Exercise requirements> Copy out each line of the material below that holds the string "System".

Extracted data>
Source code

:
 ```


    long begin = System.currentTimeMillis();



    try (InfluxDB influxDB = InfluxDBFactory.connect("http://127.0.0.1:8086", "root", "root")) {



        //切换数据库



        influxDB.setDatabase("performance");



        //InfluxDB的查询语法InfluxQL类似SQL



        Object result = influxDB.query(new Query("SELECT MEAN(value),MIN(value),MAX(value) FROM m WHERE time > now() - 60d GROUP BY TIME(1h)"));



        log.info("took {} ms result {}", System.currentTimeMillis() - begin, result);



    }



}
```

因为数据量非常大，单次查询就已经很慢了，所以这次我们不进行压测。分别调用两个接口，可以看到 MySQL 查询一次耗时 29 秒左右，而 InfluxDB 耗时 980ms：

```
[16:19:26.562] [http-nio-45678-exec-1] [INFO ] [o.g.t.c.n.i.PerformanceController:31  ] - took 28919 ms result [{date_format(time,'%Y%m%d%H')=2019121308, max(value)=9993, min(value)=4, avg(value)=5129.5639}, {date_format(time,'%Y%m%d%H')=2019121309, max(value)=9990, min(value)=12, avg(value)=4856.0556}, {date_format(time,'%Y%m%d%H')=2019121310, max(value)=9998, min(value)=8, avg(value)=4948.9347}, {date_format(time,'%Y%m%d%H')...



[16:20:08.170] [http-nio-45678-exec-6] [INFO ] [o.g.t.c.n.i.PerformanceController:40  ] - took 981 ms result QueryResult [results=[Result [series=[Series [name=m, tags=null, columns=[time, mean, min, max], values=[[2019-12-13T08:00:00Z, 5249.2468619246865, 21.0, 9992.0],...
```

Solution to this task>
    long begin = System.currentTimeMillis();
        log.info("took {} ms result {}", System.currentTimeMillis() - begin, result);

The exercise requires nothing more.